To evaluate the performance of database applications and DBMSs, we usually execute workloads of queries on generated databases of different sizes and measure the response time.  This project aims to develop MyBenchmark, an offline data generation tool that takes a set of queries as input and generates database instances for which the users can control the characteristics of the resulting workload.  Applications of MyBenchmark include database testing, database application testing, and application-driven benchmarking.

  • Status: Completed
  • Areas: Database × Software Engineering
  • Keywords: Benchmarking, Testing, Data Generation
  • Selected Publications:
    • Eric Lo, Nick Cheng, Wilfred W. K. Lin, Wing-Kai Hon, Byron Choi: “MyBenchmark: generating databases for query workloads“. VLDB Journal, 2014.

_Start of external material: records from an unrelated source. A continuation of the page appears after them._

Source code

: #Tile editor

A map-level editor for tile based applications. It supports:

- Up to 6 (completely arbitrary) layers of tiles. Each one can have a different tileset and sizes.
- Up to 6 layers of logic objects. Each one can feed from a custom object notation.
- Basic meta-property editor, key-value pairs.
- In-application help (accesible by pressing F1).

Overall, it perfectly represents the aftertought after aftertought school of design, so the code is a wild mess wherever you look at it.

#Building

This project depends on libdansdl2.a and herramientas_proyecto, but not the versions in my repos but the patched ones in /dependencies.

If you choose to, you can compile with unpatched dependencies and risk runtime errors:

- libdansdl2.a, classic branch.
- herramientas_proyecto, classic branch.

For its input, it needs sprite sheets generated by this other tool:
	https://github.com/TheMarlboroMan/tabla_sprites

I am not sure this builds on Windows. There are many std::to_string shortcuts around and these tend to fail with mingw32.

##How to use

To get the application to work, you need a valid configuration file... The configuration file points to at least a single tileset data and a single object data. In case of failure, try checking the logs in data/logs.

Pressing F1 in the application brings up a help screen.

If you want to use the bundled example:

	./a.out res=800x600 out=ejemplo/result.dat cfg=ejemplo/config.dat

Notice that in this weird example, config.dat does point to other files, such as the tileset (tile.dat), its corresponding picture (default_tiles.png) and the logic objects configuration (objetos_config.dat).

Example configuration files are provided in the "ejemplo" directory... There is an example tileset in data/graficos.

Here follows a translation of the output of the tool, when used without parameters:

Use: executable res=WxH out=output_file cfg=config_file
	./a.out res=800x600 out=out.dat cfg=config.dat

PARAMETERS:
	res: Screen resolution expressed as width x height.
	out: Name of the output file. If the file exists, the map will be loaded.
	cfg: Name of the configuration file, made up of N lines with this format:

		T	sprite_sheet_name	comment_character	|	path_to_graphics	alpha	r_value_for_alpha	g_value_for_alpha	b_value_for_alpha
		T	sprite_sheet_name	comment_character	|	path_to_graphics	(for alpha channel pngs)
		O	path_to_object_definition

    • Eric Lo, Nick Cheng, Wing-Kai Hon: “Generating Databases for Query Workloads”PVLDB, 2010.
    • Eric Lo, Carsten Binnig, Donald Kossmann, M. Tamer Özsu, Wing-Kai Hon: “A framework for testing DBMS features“. VLDB Journal, 2010.
    • Carsten Binnig, Donald Kossmann, Eric Lo, M. Tamer Özsu: “QAGen: Generating Query-aware Test Databases”. In Proceedings of ACM SIGMOD Conference, 2007.
    • Carsten Binnig, Donald Kossmann, Eric Lo: “Reverse Query Processing”. In Proceedings of IEEE ICDE Conference, 2007.